Washington D.C.’s National Building Museum is a tribute to the built environment and its impact on people’s lives. The private museum – founded in 1980 – is housed a historic building once threatened to be demolished.
The National Building Museum presents exhibits and special programs that profile architecture, construction and engineering, interior design, urban planning, and landscape architecture.
The museum boasts a large collection of photographic images, architectural prints and drawings, as well as many objects, including material samples, architectural fragments, and building toys, mostly pertaining to architecture and the building process in general. A large reference collection is available to researchers.
The museum has a permanent exhibit on the architectural history of the city of Washington. Other, temporary exhibitions explore a variety of subjects and issues. Many deal with architecture and similar topics within the United States and some are very hands-on and geared specifically towards young visitors who enjoy interactive exhibits. Others tackle the issues of crowding and buildings’ impact on the environment including exhibits on “green” construction.
The Historic Building
The building that houses this fascinating museum is just as interesting as the museum itself. Built between 1882 and 1887, the structure was original built to house the U.S. Pension Bureau’s headquarters. It was also meant to be a large, ornate space for important Washington D.C. social functions.
Designed by General Montgomery C. Meigs, the building was inspired by two Roman palaces Meigs had seen on a visit to Rome. The brick exterior is modeled after the Palazzo Farnese, a 16th century structure built to Michelangelo’s specifications. Meigs’ building however was twice as big and used brick instead of stone masonry.
The interior, with its large open galleries, is modeled after the Palazzo della Cancelleria, an early 16th century structure. In addition, the Corinthian columns of the Great Hall resemble those of the church of Santa Maria degli Angeli in Rome. Instead of the marble originals, the columns in Meigs’s building were constructed of brick to keep costs down. They were then plastered and painted to give them the appearance of marble.
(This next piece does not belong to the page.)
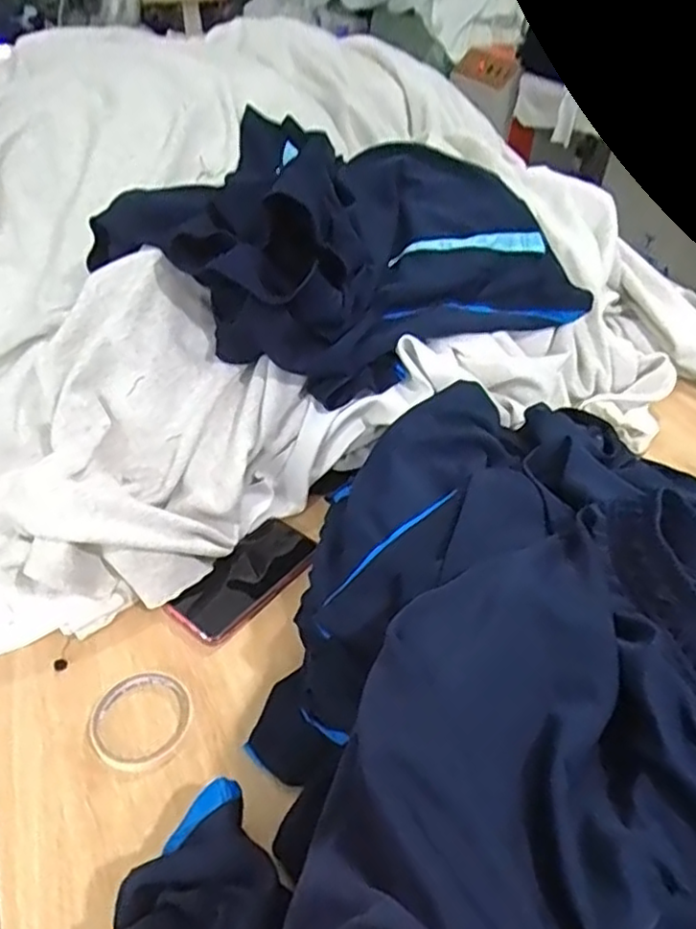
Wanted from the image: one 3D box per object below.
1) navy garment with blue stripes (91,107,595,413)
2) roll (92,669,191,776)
[{"bbox_3d":[-0.051,-0.299,0.850,0.517,0.171,0.480,-19,46,-20],"label":"navy garment with blue stripes"},{"bbox_3d":[-0.184,0.225,0.589,0.089,0.016,0.083,0,43,0],"label":"roll"}]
Unlike many buildings intended for business use, this one didn’t have lots of small office spaces. Workers toiled in the Great Hall, a cavernous space measuring 316 x 116 feet (96m by 35m), divided into three courts by two screens of the aforementioned Corinthian columns.
A 1200ft long and 3ft (1m) high terra-cotta frieze encircles the building’s exterior. The frieze, entitled ‘United States Soldiers and Sailors of the Civil War’ was created by Caspar Buberl. The frieze, created in 1882 and cast one year later, depicts Civil War soldiers and sailors.
Use of the Building
The building was used by the Pension Bureau until 1926. Plans to demolish the building were set aside and for some time it was used as office space and even as a courthouse. In 1980, the structure was restored and in 1987, the National Building Museum moved into this historic building.